Text excerpt
==================================================

Iago has found Othello and they are discussing Brabantio's reaction to the elopement. Othello responds that the Signiory, or the ruling directorate of elderly leaders, of the republic will protect him. We learn further that Othello has descended from a royal line:
"I fetch my life and being from men of royal siege."
(Othello, I, ii, 20)
He goes on to add that he feels he deserves Desdemona:
"…and my demerits (1)
May speak unbonneted to as proud a fortune
At this that I have reached. (2)
(Othello, I, ii, 21-2)
Othello demonstrates his feelings of social inadequacy at this remark. We feel that he truly loves Desdemona, but one feels as if she is viewed as a prize that Othello feels he has won. Does he really feel he deserves Desdemona, or is she merely a chance for a peaceful civilian life? He has traded the rigors and dangers of battle for those of love and marriage. This is an area he had little experience and even less knowledge in dealing with.
Cassio arrives to inform him of the Duke's call for him. Iago then informs Cassio of Desdemona and Othello's marriage. Brabantio arrives with Roderigo in tow. Iago warns Othello to beware of Brabantio's intentions. Brabantio insults Othello and declares that Othello has used magic to subdue Desdemona's will:
"O, thou foul thief, where has thou stowed my daughter?
Damned as thou art, thou hast enchanted her!
…Whether a maid so tender, fair and happy
So opposite to marriage that she shunned
The wealthy, curled darlings of our nation,
Would ever have, t'incur a general mock (3)
Run from her guardage to the sooty bosom
of such a thing as thou - to fear, not to delight.
…thou hast practiced (4) on her with foul charms,
Abused her delicate youth with drugs or minerals
that weaken motion." (5)
(Othello, I, ii, 61-74.)
He wants Othello thrown in prison. When he is informed of the Duke's call for Othello, he accompanies him to the Senate to accuse him there. Before leaving, Brabantio has the last word:
"For is such actions may have passage free,
Bond slaves and pagans shall our statesmen be."

==================================================

To do
Transcribe the part of the Othello commentary that starts with "(Othello, I, ii, 20)" and runs on through "I, ii, 21-2)". The records that come next are separate material, unrelated to the Othello commentary.

==================================================

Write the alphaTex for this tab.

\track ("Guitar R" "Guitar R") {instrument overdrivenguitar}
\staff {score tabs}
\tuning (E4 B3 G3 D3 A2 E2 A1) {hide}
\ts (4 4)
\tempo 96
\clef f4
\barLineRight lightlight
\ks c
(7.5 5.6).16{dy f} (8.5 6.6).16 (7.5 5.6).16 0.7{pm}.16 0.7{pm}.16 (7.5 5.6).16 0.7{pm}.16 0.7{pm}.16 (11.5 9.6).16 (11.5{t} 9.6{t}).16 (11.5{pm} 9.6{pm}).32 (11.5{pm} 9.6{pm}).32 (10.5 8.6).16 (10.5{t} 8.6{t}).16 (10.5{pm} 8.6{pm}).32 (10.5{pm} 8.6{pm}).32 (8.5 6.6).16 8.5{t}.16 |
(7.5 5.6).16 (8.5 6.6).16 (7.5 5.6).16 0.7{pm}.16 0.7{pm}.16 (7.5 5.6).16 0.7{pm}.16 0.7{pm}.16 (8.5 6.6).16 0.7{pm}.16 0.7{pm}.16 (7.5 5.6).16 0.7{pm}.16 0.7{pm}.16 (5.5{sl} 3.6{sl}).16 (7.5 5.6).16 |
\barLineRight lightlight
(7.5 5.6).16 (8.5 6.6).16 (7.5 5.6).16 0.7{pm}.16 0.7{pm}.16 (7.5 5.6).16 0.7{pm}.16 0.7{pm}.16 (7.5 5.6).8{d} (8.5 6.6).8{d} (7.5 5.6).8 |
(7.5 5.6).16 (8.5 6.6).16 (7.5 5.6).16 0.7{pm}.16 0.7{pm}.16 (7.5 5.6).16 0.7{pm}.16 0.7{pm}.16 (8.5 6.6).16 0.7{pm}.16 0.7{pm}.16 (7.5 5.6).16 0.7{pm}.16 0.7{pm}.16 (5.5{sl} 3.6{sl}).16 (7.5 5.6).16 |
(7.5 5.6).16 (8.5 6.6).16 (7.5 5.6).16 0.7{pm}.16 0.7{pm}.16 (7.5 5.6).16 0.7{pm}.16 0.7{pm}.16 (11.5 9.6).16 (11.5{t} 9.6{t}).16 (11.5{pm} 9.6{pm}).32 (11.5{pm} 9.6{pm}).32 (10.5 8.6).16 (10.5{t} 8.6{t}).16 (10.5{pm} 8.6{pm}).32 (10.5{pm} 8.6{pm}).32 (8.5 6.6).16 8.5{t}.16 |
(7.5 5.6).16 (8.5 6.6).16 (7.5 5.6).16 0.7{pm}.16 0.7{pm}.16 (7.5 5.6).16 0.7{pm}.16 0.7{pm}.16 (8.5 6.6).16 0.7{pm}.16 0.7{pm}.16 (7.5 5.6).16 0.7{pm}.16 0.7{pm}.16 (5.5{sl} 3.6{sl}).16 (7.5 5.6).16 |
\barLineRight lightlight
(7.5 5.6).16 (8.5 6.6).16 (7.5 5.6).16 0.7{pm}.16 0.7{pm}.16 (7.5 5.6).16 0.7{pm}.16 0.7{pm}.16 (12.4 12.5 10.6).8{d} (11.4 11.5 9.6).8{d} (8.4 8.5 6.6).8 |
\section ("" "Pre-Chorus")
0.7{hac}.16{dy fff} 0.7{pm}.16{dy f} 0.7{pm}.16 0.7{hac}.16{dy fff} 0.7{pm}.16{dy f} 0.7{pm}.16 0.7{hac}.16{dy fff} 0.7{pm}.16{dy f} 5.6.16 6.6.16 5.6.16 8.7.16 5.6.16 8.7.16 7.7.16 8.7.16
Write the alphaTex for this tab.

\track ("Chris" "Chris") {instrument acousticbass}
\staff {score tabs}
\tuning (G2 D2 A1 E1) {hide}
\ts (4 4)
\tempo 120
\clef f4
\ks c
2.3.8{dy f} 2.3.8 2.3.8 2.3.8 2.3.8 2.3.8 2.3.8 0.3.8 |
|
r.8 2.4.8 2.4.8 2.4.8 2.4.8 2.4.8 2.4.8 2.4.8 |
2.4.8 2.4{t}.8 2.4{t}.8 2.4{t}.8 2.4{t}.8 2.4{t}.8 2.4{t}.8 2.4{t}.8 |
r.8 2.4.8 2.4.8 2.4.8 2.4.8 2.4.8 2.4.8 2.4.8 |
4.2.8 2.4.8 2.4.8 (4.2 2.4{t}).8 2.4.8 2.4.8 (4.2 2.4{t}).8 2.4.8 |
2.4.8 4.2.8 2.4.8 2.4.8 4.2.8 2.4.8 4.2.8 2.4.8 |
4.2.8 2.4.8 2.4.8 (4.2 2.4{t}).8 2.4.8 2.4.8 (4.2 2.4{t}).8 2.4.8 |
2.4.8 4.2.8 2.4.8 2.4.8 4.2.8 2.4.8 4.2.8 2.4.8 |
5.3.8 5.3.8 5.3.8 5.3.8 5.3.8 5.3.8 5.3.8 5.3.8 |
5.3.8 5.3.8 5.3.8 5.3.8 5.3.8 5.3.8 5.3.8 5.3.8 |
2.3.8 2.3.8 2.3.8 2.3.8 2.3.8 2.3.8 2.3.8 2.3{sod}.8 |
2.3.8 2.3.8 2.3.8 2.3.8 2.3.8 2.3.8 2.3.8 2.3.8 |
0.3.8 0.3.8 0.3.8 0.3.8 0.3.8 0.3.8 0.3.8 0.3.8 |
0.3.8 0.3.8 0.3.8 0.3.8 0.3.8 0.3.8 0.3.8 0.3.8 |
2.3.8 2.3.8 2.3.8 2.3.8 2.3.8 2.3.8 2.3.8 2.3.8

==================================================

Result
(Othello, I, ii, 20)
He goes on to add that he feels he deserves Desdemona:
"…and my demerits (1)
May speak unbonneted to as proud a fortune
At this that I have reached. (2)
(Othello, I, ii, 21-2)